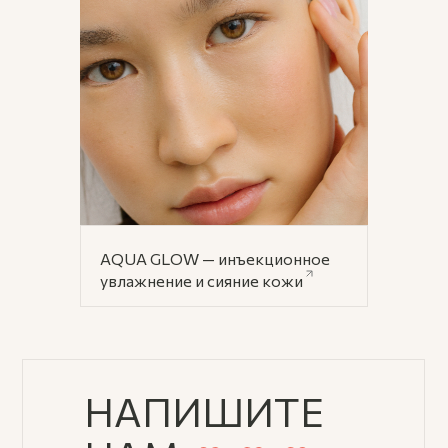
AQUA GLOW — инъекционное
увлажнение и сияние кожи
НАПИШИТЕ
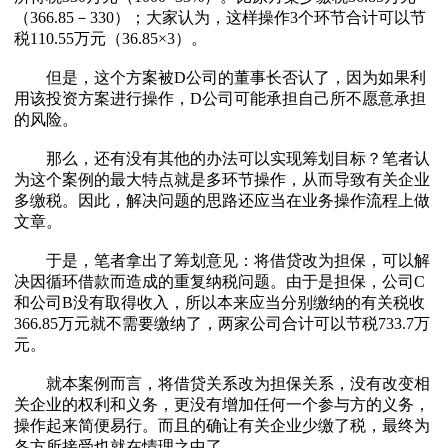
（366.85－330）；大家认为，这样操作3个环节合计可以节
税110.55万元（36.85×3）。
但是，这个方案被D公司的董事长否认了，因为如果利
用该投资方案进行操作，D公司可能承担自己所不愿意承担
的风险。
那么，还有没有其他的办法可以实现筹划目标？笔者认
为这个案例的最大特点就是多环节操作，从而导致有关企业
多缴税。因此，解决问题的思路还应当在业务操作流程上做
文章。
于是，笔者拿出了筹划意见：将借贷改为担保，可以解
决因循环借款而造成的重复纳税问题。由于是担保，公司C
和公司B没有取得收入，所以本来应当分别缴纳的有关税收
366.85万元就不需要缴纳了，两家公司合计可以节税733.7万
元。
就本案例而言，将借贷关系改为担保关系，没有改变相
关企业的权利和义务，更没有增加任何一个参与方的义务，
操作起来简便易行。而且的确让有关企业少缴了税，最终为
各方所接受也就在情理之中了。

========

Task details
Skip the pictures and reproduce all remaining entries exactly.

Response
AQUA GLOW — инъекционное
увлажнение и сияние кожи
НАПИШИТЕ
（366.85－330）；大家认为，这样操作3个环节合计可以节
税110.55万元（36.85×3）。
但是，这个方案被D公司的董事长否认了，因为如果利
用该投资方案进行操作，D公司可能承担自己所不愿意承担
的风险。
那么，还有没有其他的办法可以实现筹划目标？笔者认
为这个案例的最大特点就是多环节操作，从而导致有关企业
多缴税。因此，解决问题的思路还应当在业务操作流程上做
文章。
于是，笔者拿出了筹划意见：将借贷改为担保，可以解
决因循环借款而造成的重复纳税问题。由于是担保，公司C
和公司B没有取得收入，所以本来应当分别缴纳的有关税收
366.85万元就不需要缴纳了，两家公司合计可以节税733.7万
元。
就本案例而言，将借贷关系改为担保关系，没有改变相
关企业的权利和义务，更没有增加任何一个参与方的义务，
操作起来简便易行。而且的确让有关企业少缴了税，最终为
各方所接受也就在情理之中了。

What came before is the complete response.